Toward efficient DDoS detection with eBPF

In today’s Internet, IT security is a key component that faces new challenges every day to secure its services. In this regard, network monitoring represents the main point to be able to detect cyber attacks, and, in today’s network infrastructure it is increasingly implemented thanks to NFV (Network Function Virtualization) technology where network services are implemented in pure software. This brings several advantages such as flexibility and cost reduction as these functions can be performed on general purpose hardware. In this context, eBPF (Extended Berkeley Packet Filter) is an excellent technology, suitable for creating network functions for fast packet processing in the Linux kernel. This thesis work was born with the intention of analyzing the advantages, disadvantages and limitations of having a network monitoring using eBPF when it is used to provide the necessary information to a detection algorithm of DDoS attacks, called Lucid. Lucid is able to detect DDoS attacks through Deep Learning techniques, adapted for environments with limited resources. Network monitoring was done using two frameworks that integrate seamlessly with Lucid. The first is Polycube, an open-source project developed at the Politecnico di Torino, which allows the creation of extremely fast network monitoring programs.
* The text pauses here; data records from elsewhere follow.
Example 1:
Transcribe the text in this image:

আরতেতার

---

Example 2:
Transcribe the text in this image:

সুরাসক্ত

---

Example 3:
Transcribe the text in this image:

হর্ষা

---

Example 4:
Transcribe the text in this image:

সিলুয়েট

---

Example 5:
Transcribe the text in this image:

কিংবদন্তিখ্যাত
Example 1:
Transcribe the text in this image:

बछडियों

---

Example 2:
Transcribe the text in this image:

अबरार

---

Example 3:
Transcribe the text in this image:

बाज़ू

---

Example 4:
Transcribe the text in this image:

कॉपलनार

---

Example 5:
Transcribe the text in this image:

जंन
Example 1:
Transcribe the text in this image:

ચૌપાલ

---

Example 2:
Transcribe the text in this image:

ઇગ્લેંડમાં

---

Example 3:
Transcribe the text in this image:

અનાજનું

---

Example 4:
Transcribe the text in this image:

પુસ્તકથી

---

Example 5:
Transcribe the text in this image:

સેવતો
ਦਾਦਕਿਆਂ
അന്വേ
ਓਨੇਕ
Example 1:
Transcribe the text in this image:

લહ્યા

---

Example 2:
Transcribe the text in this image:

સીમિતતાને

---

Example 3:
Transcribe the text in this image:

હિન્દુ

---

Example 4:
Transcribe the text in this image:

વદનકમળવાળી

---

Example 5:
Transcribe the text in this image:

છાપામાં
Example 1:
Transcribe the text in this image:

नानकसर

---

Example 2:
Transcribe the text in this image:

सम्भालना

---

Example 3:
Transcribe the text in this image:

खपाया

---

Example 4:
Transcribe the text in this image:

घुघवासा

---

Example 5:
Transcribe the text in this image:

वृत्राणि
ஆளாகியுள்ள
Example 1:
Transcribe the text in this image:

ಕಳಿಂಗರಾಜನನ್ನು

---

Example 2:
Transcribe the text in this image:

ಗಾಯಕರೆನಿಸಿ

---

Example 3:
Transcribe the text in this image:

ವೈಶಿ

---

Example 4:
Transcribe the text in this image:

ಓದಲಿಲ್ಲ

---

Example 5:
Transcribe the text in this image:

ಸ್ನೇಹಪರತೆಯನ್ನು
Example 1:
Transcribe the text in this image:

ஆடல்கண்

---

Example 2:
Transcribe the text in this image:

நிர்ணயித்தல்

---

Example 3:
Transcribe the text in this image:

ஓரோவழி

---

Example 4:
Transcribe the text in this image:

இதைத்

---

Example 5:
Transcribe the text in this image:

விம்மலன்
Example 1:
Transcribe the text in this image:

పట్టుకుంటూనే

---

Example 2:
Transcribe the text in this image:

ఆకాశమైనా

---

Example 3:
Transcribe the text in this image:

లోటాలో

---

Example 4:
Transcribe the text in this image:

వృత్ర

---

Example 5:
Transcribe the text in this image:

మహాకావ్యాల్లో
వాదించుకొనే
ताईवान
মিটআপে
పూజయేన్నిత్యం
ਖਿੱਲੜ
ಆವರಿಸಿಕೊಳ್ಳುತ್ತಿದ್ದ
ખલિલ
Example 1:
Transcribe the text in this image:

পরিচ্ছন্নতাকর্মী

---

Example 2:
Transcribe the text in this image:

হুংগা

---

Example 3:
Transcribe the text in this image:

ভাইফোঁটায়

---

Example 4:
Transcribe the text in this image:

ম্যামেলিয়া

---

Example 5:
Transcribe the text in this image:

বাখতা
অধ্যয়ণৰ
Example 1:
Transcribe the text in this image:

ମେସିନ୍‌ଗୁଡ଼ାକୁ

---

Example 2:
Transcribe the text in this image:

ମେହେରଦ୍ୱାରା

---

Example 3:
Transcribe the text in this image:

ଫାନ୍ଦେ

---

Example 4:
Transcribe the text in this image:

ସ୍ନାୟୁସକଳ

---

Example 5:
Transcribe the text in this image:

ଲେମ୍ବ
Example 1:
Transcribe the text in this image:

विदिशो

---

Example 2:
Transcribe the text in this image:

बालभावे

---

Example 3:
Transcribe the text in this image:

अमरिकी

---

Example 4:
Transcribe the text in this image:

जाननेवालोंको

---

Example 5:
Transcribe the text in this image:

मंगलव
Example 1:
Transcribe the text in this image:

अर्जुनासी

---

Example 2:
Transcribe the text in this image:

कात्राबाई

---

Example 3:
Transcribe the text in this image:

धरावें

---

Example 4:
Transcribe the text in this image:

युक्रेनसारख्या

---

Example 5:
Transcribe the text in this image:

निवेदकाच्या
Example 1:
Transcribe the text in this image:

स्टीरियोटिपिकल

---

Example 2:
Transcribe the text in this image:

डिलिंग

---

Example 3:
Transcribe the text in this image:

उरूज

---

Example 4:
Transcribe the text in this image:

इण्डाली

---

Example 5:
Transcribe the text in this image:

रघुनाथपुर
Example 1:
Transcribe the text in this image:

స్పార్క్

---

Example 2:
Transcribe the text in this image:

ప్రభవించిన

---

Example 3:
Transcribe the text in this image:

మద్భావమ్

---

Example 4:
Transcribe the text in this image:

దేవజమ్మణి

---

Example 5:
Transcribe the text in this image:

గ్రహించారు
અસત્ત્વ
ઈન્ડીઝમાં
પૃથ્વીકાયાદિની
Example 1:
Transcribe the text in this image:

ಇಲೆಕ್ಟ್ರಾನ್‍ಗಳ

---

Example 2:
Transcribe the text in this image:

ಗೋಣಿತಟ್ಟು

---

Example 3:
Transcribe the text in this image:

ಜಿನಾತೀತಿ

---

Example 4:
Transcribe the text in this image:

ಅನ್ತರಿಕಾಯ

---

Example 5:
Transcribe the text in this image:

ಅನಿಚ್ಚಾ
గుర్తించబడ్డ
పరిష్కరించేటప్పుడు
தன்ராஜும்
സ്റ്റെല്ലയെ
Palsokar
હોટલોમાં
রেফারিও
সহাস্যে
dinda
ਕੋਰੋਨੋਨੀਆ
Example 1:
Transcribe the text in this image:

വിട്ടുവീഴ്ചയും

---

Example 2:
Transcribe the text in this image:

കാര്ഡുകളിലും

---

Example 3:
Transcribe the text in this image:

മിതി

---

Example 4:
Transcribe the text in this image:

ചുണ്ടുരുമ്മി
The second is DeChainy, an open-source framework for creating and distributing network monitoring probes in eBPF. During the thesis work, a number of tests were carried out aimed at obtaining all the information necessary to understand the limits in having a detection algorithm that runs on a single machine, responsible for both the security and forwarding traffic to end users. In addition, we considered creating a distributed version of the attack detection system, where the single instance of detection runs on multiple machines simultaneously, in a parallel way, potentially allowing for resource savings and an increase in attack detection speed.